Private room at the New York Hospital, Harper’s New Monthly Magazine 57 (July 1878)
Experiments
The last 150 years of this site’s history have been marked by an experimental attitude derived from the natural and social sciences. Its built experiments – often channeled through New York’s elite social circles – have defined the scale of the campus’s architectural experience and the tenor of its landscape.
By the middle of the 19th Century, private residential hospitals were becoming popular in the United States, supplanting home care and expanding services offered by public facilities. In place of corridors lined with beds, patients were offered parquet floors and carved wooden furniture in private apartments, where they were served by staff and visited by family.
In 1886, the Bloomingdale Insane Asylum experimented with this model of care, using a donation from the Society of New York Hospital’s treasurer, William H. Macy, to build a standalone pavilion. Under a slate mansard roof and surrounded by generous porches, the brick-walled “Macy Villa” contained four suites per floor, each with a fireplace and landscape views. This model offered a double economic advantage: “the close quarters of a family environment” would attract more affluent patients, while “the smaller size of the structure” would reduce building costs.”
The experiment was thus not only in psychiatric care, but also in institutional management and financing. The New York Hospital was the first founded as a public hospital in the colony, and among the first three in what would, a decade later, become the United States. Public hospitals required profits, tax breaks, and donations to sustain and grow their operations. This growth was achieved through multiple rounds of land grants and philanthropy, and also by chance inheritance.
View of Elgin Botanic Garden, 1810
G W.S. Leney, “View of Elgin Botanic Garden” (ca. 1810), Eno Collection of New York City Views, Wallach Division, New York Public Library
The first plants ever recorded on this campus were transferred from the collection of David Hosack, a physician who, around 1800, set out to build a specimen garden as a teaching tool. Students of botany, medicine, and pharmacy used physical samples to learn the materia medica: plants’ healing properties. At its height, the Garden contained nearly 1,500 species in an iron-and-glass greenhouse and surrounding grounds.
Yet, Hosack struggled to maintain the property, and after deterioration and illicit specimens sales, the State granted it to Columbia, whose Trustees kept the Midtown land but gifted remaining plants to the Bloomingdale Insane Asylum uptown. Relieved of horticultural responsibility, Columbia leased the site for profit until 35 years later, when it built a new campus there. By 1895, the university had outgrown this campus too, and moved uptown to replace the Bloomingdale Asylum, rejoining the plants donated 73 years before. Many had continued growing, their value as research specimens forgotten.

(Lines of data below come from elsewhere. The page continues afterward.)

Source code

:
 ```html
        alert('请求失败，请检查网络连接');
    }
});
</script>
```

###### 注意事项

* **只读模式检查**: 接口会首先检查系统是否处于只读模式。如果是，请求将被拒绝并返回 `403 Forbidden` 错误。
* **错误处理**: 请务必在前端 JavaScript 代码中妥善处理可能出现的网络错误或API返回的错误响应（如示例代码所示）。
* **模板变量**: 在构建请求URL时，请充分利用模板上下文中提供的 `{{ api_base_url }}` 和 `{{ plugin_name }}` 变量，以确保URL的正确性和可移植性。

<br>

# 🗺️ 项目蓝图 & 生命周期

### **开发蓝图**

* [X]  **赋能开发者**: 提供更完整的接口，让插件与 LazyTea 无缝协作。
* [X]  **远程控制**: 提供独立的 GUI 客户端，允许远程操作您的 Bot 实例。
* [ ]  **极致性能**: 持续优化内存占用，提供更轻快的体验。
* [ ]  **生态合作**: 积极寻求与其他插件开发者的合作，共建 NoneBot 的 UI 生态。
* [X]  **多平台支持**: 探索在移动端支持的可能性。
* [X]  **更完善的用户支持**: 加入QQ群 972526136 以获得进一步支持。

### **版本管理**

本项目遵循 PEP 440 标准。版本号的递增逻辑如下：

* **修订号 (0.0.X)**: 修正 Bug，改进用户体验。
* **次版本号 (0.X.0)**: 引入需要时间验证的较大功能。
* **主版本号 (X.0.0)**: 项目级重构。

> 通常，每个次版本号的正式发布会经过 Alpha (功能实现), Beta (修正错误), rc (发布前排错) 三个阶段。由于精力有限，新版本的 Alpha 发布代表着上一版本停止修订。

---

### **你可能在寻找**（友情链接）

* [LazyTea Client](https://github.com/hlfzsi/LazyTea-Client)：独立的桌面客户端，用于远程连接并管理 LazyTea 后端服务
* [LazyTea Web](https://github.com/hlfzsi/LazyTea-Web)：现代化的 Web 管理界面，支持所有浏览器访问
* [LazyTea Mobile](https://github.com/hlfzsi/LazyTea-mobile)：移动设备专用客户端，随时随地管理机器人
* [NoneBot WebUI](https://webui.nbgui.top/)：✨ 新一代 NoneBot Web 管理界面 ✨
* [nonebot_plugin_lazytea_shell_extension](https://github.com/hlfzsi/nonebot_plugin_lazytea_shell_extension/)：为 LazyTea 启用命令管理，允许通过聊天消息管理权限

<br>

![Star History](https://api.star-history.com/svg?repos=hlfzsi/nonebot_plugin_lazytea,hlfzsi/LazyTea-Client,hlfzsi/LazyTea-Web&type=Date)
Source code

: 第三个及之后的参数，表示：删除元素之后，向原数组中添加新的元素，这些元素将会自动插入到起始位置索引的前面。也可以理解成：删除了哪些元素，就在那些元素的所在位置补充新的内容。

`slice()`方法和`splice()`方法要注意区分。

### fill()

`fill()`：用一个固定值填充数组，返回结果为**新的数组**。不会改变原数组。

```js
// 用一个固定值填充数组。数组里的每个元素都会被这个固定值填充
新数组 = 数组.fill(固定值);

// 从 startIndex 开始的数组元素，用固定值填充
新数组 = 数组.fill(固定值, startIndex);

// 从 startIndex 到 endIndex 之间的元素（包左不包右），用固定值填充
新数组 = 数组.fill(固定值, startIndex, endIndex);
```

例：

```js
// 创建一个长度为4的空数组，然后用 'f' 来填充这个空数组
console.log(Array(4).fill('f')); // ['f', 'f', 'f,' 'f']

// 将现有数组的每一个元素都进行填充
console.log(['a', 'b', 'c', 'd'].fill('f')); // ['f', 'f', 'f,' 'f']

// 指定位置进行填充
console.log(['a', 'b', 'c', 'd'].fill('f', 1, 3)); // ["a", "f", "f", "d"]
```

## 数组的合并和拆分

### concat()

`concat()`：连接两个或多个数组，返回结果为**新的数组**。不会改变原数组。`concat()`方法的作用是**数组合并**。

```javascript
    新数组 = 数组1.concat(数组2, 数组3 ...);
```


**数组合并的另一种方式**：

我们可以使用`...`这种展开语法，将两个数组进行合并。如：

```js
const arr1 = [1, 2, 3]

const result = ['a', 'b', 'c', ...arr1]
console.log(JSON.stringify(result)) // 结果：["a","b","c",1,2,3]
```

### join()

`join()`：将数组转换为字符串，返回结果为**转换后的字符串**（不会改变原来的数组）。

Morningside Park under construction, 1890
Morningside Park under construction (1890), Columbiana Collection, Columbia University Archives
While nature became therapeutic on hospital grounds, it was put to work as a public amenity in city parks. Morningside Park came into being for largely pragmatic reasons: city managers recognized how difficult it would be to cut a street grid into the rocky outcrop that divided Harlem’s plains from the asylum’s hill. Instead, they hired Frederick Law Olmsted and Calvert Vaux to design a park.
Awed by the cliffs, the designers pursued civil engineering techniques to achieve an infrastructural sublime, carving stairs into the dramatic schist escarpment. 15 years later, these experiments served Olmsted’s firm well: it deployed the same blasting, excavation, leveling, earth-moving, and foliage-relocation techniques to form Columbia’s new campus.